En quoi la consommation d’énergie, et notamment de l’électricité, reflette-t-elle l'activité économique ? À l’inverse, la relance de l’activité devra-t-elle passer par une relance de la consommation d’électricité ?

Il y a un lien fort entre consommation d’énergie et croissance économique. Dans les années 60 un accroissement de la richesse, mesurée par le PNB, se traduisait par un accroissement du même ordre de la consommation d’énergie. Toujours à cette époque le doublement de la consommation d’électricité tous les 10 ans (soit une progression annuelle de 7%) était considéré comme la norme. Actuellement la consommation d’énergie progresse moins vite que le PNB du fait du développement des services, moins consommateurs que l’industrie. Le prix de l’énergie jour évidemment un rôle important et lors des chocs pétroliers à la fin des années 70 et au début des années 80, la richesse a continué de croître avec une consommation d’énergie en baisse. Les économies d’énergie réalisées pour baisser les factures expliquent évidemment cette situation

Il existe un potentiel important d’économies d’énergie et de nombreux experts considèrent que la réduction des émissions de CO2 pour ralentir le changement climatique passe d’abord et surtout par ces économies d’énergie : véhicules pluds performants, bâtiments mieux conçus et mieux isolés ..

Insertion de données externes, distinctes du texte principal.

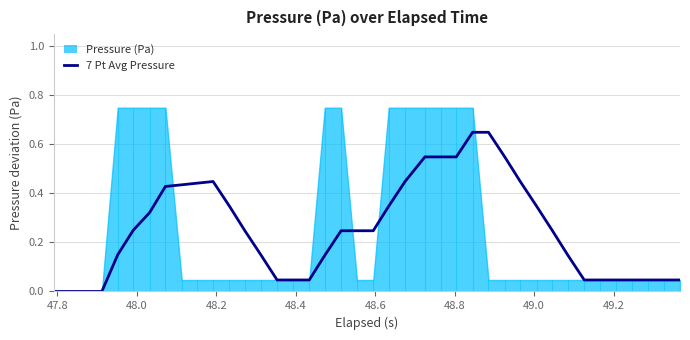

Reading right to left, extract all data points from this chart.

0.0	0.0	0.0	0.0	0.0	0.0	0.0	0.1	0.2	0.3	0.4	0.5	0.6	0.6	0.5	0.5	0.5	0.4	0.3	0.2	0.2	0.2	0.1	0.0	0.0	0.0	0.1	0.2	0.3	0.4	0.4	0.4	0.4	0.3	0.2	0.1	0.0	0.0	0.0	0.0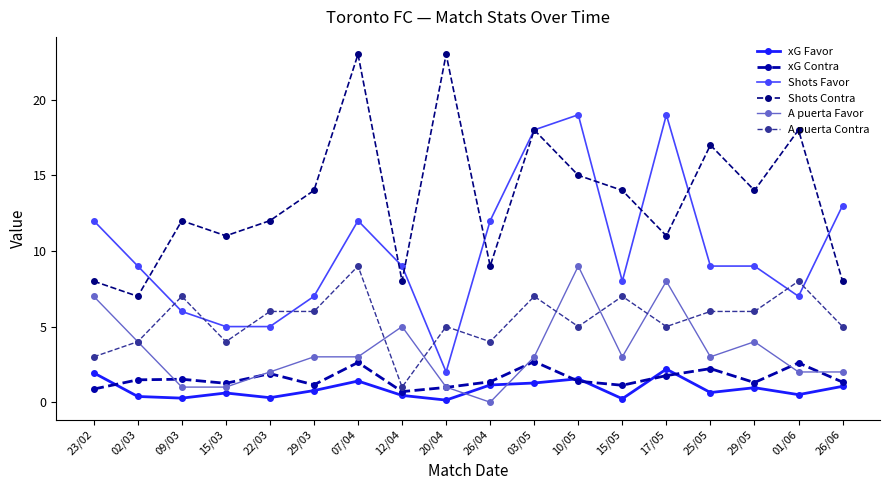

Which series has the largest total across all categories?

Shots Contra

À terme, de quelle façon le marché de l’énergie sera-t-il remodelé ? Cette situation joue-t-elle en faveur des énergies renouvelables ?

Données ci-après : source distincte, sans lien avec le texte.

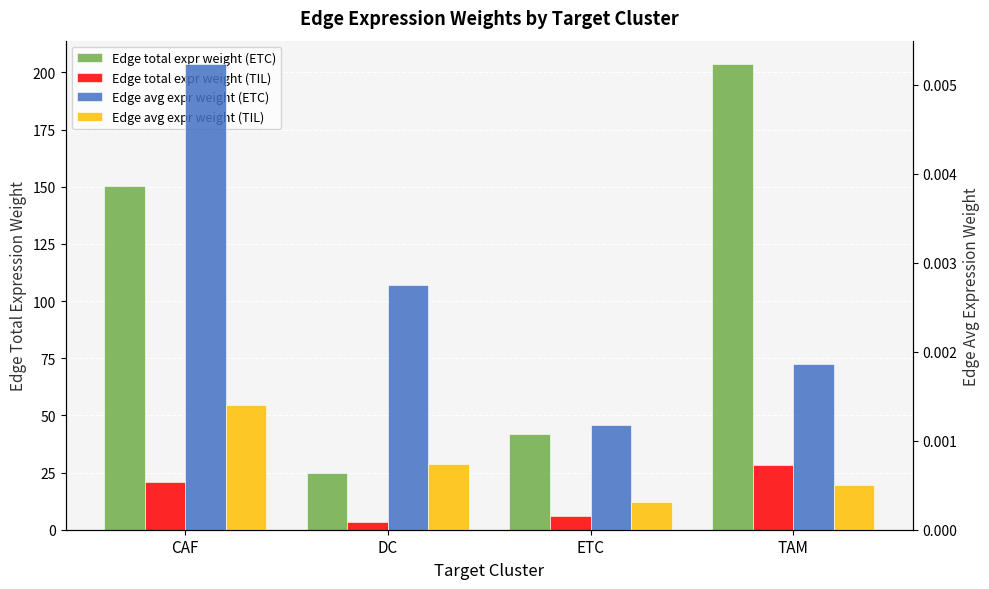

At which category is the sum across all series the highest?

TAM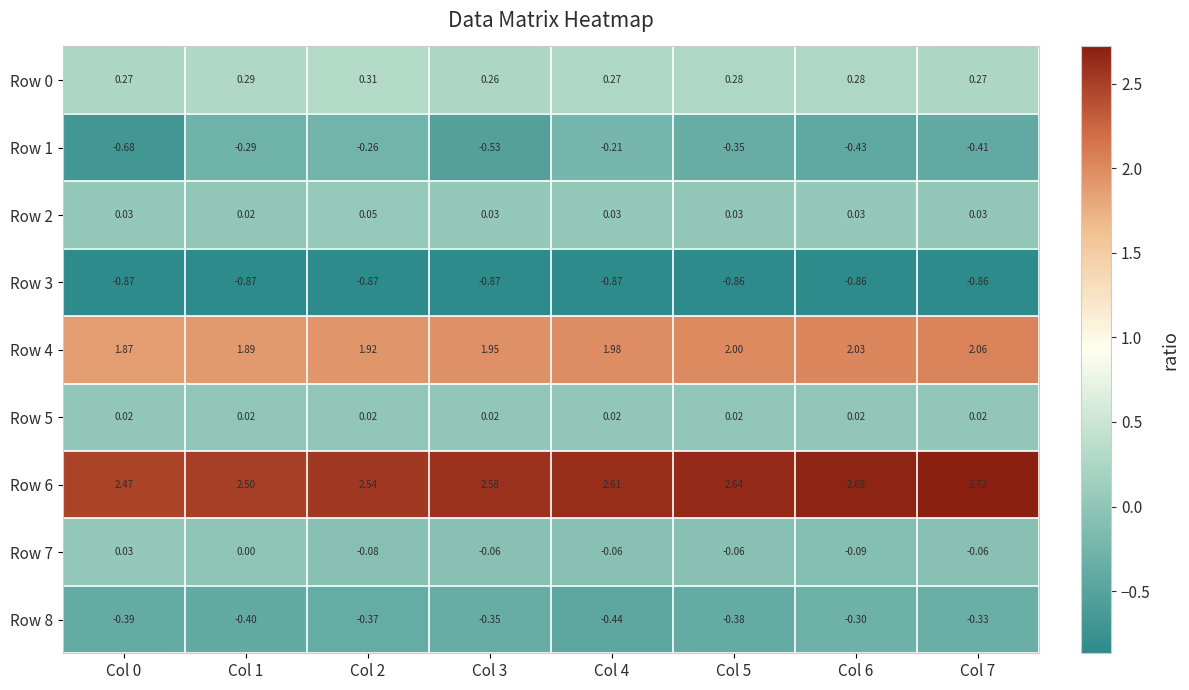

Is the value of Row 6 at Col 7 greater than the value of Row 7 at Col 2?

Yes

Il est probable que dans les prochaines années, les efforts d’économie d’énergie seront accrus et que la consommation d’énergie n’augmentera que faiblement même lorsque la croissance économique sera revenue.

L’électricité sera appelée à jouer un rôle de plus en plus important dans la mesure où les consommations de charbon surtout, voire d’hydrocarbures devront être réduites pour limiter les effets du changement climatique

On constate actuellement une légère croissance de la production et de la consommation d’énergies renouvelables et cette croissance se poursuivra quelque soit la situation sanitaire. Soulignons que les énergies renouvelables (hydraulique, éolien, solaire …) sont consommées sous forme d’électricité. Le développement de la consommation d’électricité est donc inéluctable même si son stockage reste encore un problème à l’heure actuelle.